[Search] [pdf|bibtex] [Tracker] [Email] [Nits]

Versions: 00                                                            
INTERNET-DRAFT                                                Soobok Lee
draft-leegim-idn-hangeulchar-00.txt                       GyeongSeog Gim
Expires 2001-Dec-27                                          2001-Jun-27


           Hangeul NAMEPREP considerations version 1.0


Status of this Memo

    This document is an Internet-Draft and is in full conformance with
    all provisions of Section 10 of RFC2026.

    Internet-Drafts are working documents of the Internet Engineering
    Task Force (IETF), its areas, and its working groups.  Note
    that other groups may also distribute working documents as
    Internet-Drafts.

    Internet-Drafts are draft documents valid for a maximum of six
    months and may be updated, replaced, or obsoleted by other documents
    at any time.  It is inappropriate to use Internet-Drafts as
    reference material or to cite them other than as "work in progress."

    The list of current Internet-Drafts can be accessed at
    http://www.ietf.org/ietf/1id-abstracts.txt

    The list of Internet-Draft Shadow Directories can be accessed at
    http://www.ietf.org/shadow.html

    Distribution of this document is unlimited.  Please send comments to
    the authors or to the idn working group at idn@ops.ietf.org.


Abstract

    This document suggests Hangeul-specific NAMEPREP recommendations.
    It defines :
       - mapping tables for half-width jamo and enclosed jamo
       - compatibility Hangeul jamo block to be excluded
         from compatibility decomposition in normalization step
       - criteria for determining invalid syl-ipf jamo sequence
       - prohibited hangul filler character  in KC norm output.

Contents

    Overview
    Background: UCS Hangeul
    Hangeul Canonical Composition
    Hangeul Compatibility Decomposition
    Summarized Recommendations
    Comments on security implication of inter-lingual similarities
    Security considerations
    References
    A1. Acknowledgements
    A2. Authors
    A3. the mapping table for enclosed jamo
    A4. the mapping table for half-width jamo


Overview

    A user can enter a domain name into an application program in a
    myriad of fashions and the characters entered in the domain name
    may or may not be those that are allowed in internationalized host
    names. Thus, there must be a way to normalize the user's input
    before the name is resolved in the DNS, which is the rationale
    for NAMEPREP.

    NAMEPREP design goals are :

     -  to allow users to enter host names in applications and have
        the highest chance of getting the name correct. The user
        should not be limited to only entering exactly the characters
        that might have been used for domain name registration, but
        be able to enter characters that can be unambiguously
        normalized to characters in the registered domain name.

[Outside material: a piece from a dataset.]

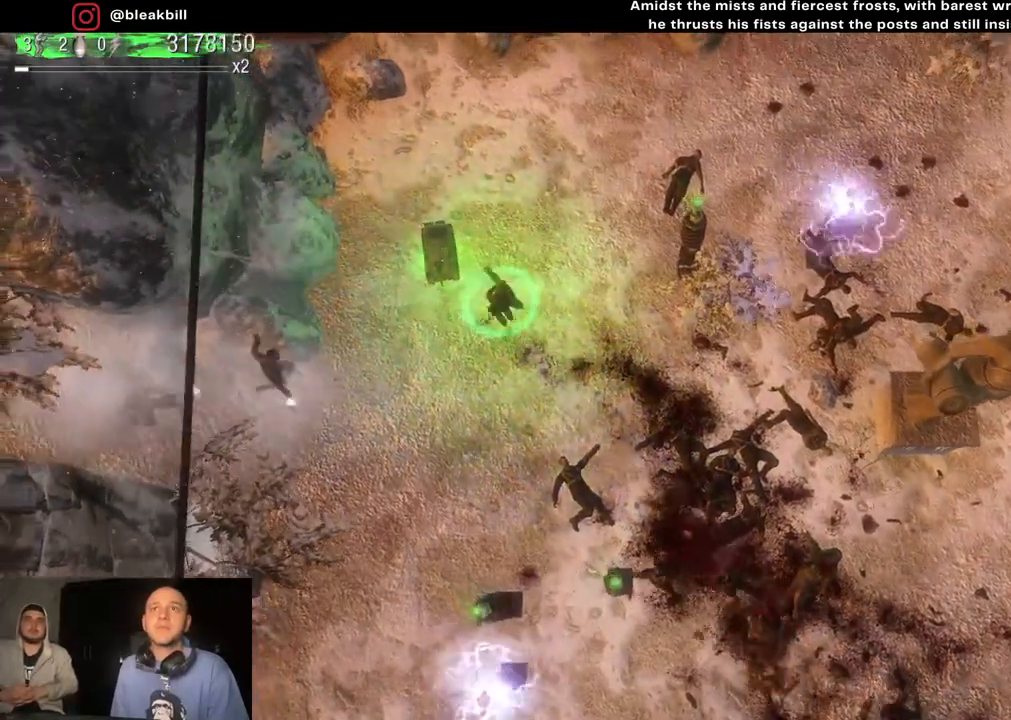
{"buttons": [], "left_stick": "down", "right_stick": "down-left", "events": [[133, "left_stick", "down-left"], [283, "left_stick", "down"], [500, "right_stick", "down-left"]]}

     -  to prohibit as few characters as possible that might be used
        in the future and in the various contexts

     -  to allow the widest possible set of host names as long as
        those host names do not cause other problems, such as
        conflict with other standards.

    The NAMEPREP process to prepare internationalized host names for
    use in the DNS includes the following stages [NAMEPREP]:

     - stage1 : mapping characters to other characters,
                such as to change their case, mapping out some
                meaningless characters

     - stage2 : normalizing characters using normalization form KC.
                KC form consists of two steps detailed in [UTR15]
                - compatibility decomposition
                - canonical composition

     - stage3 : excluding characters that are prohibited from
                appearing in internationalized host names

    This draft defines special Hangeul character mappings and
    exceptions in applying KC normalization. And this draft also
    defines some prohibited Hangeul characters and sequences so that
    Hangeul can be used safely in Internet identifiers such as IDN.

    The content of this draft is subject to change with further
    discussions and studies.


Background : UCS Hangeul

    Korean Hangeul syllables are formed from a set of Hangeul letters,
    called jamo in Korean, in a regular fashion.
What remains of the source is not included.